**AIM OF THE EXERCISE**. Scan the data below. Pull out each line where "down" occurs.

**EXTRACTED MATERIAL**.
────────────────────
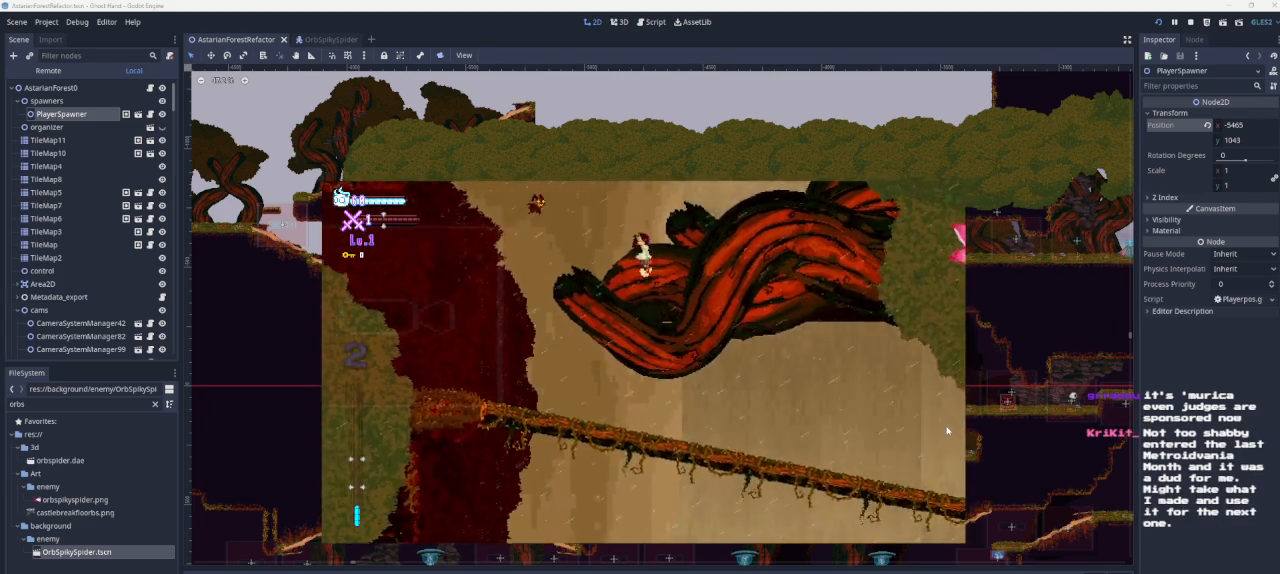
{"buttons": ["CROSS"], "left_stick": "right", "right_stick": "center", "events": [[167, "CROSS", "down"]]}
────────────────────
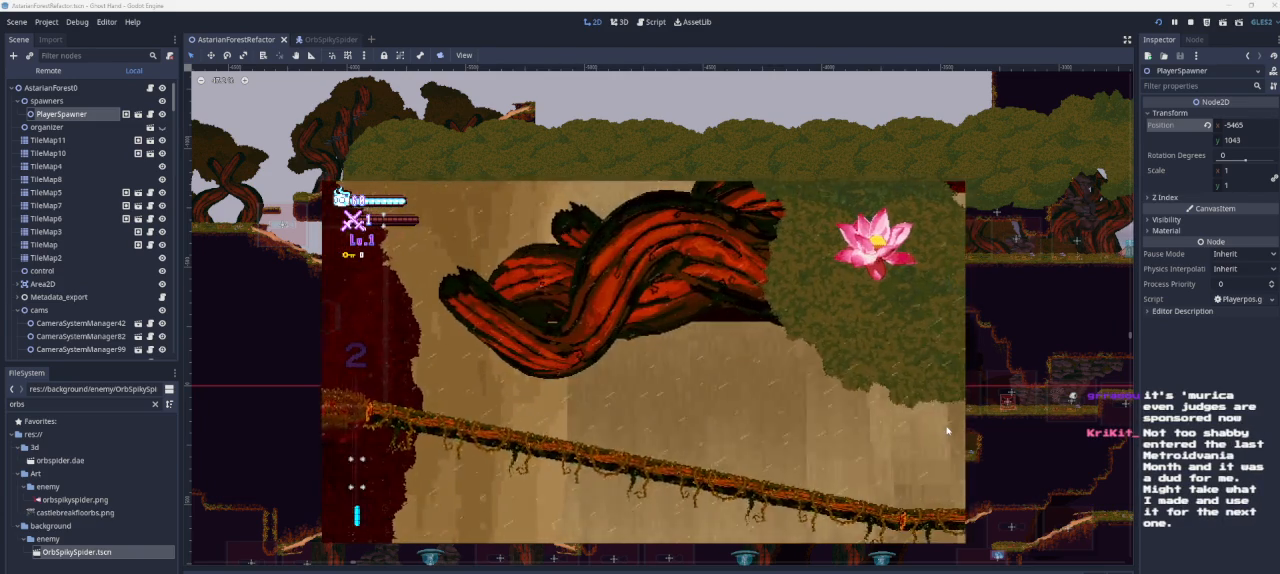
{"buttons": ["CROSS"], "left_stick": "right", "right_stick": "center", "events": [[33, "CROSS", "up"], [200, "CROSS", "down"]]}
────────────────────
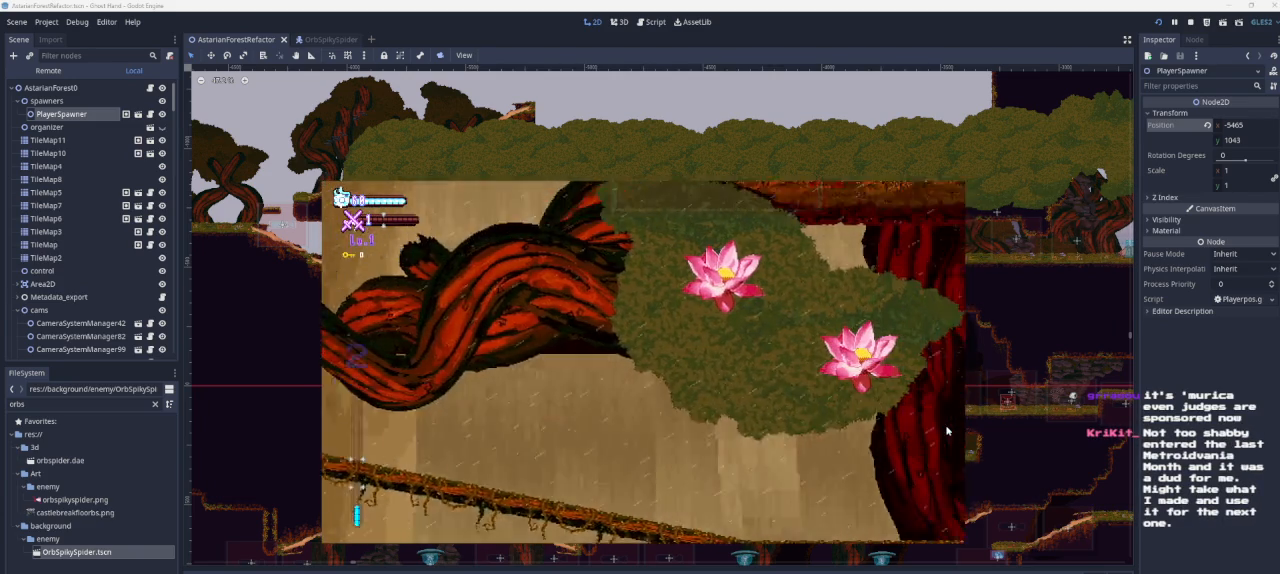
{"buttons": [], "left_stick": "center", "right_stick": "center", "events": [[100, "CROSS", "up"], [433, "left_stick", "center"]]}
────────────────────
**ANSWER TO THE EXERCISE**.
{"buttons": ["CROSS"], "left_stick": "right", "right_stick": "center", "events": [[167, "CROSS", "down"]]}
{"buttons": ["CROSS"], "left_stick": "right", "right_stick": "center", "events": [[33, "CROSS", "up"], [200, "CROSS", "down"]]}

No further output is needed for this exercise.